Output queue 0/40, 0 drops; input queue 0/75, 0 drops
5 minute input rate 0 bits/sec, 0 packets/sec
5 minute output rate 0 bits/sec, 0 packets/sec
883 packets input, 42644 bytes, 0 no buffer
Received 0 broadcasts, 0 runts, 0 giants, 0 throttles
0 input errors, 0 CRC, 0 frame, 0 overrun, 0 ignored, 0 abort
918 packets output, 44307 bytes, 0 underruns
0 output errors, 0 collisions, 0 interface resets
0 output buffer failures, 0 output buffers swapped out
With the show interfaces type slot/card/port command, use arguments such as the interface type (ethernet, and so forth), slot, card and the port number (slot/card/port) to display information about a specific Ethernet 10BASE-T interface only.

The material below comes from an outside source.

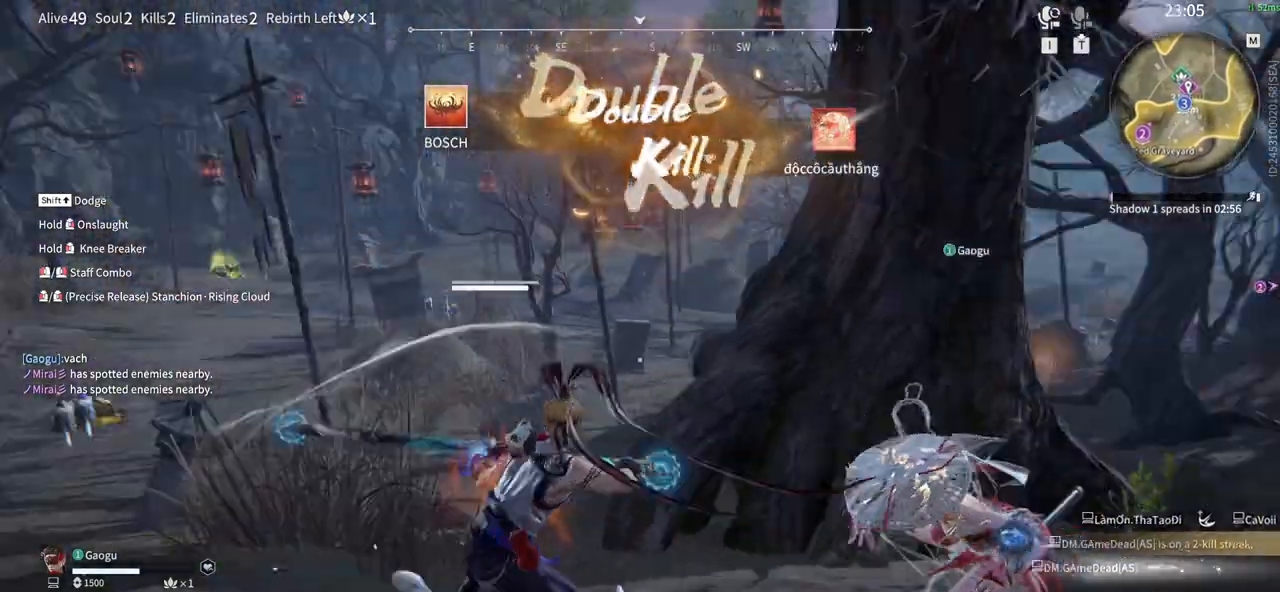
{"keys": [], "mouse": []}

The show version (or show hardware) command displays the configuration of the system hardware (the number of each port adapter type installed), the software version, the names and sources of configuration files, and the boot images. Following is an example of the show version command:
Cisco Internetwork Operating System Software
IOS (tm) RPM Software (RPM-JS-M), Version 12.0(4)T, RELEASE SOFTWARE (fc1)

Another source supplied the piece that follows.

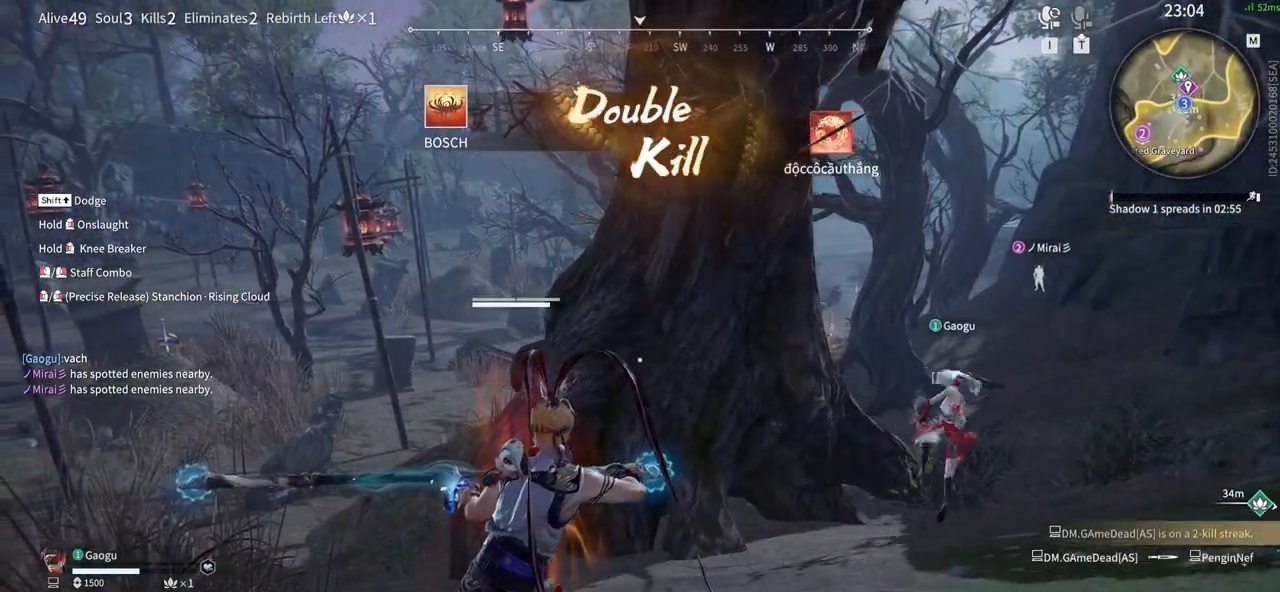
{"keys": ["space"], "mouse": []}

Copyright (c) 1986-1999 by cisco Systems, Inc.
Compiled Wed 26-Mar-99 17:14 by marka
Image text-base:0x600088E0, data-base:0x60D74000
ROM:System Bootstrap, Version 11.3(19980311:221233) [phsu-120 237], DEVELOPMENT SOFTWARE
BOOTFLASH:RPM Software (RPM-BOOT-M), Version 12.0(2)T, RELEASE SOFTWARE (fc1)
rpm_slot4 uptime is 28 minutes
System restarted by reload
cisco RPM (NPE150) processor with 57344K/8192K bytes of memory.
R4700 processor, Implementation 33, Revision 1.0 (512KB Level 2 Cache)
X.25 software, Version 3.0.0.
SuperLAT software copyright 1990 by Meridian Technology Corp).
TN3270 Emulation software.
4 Ethernet/IEEE 802.3 interface(s)
1 ATM network interface(s)
125K bytes of non-volatile configuration memory.
4096K bytes of packet SRAM memory.
8192K bytes of Flash internal SIMM (Sector size 256K).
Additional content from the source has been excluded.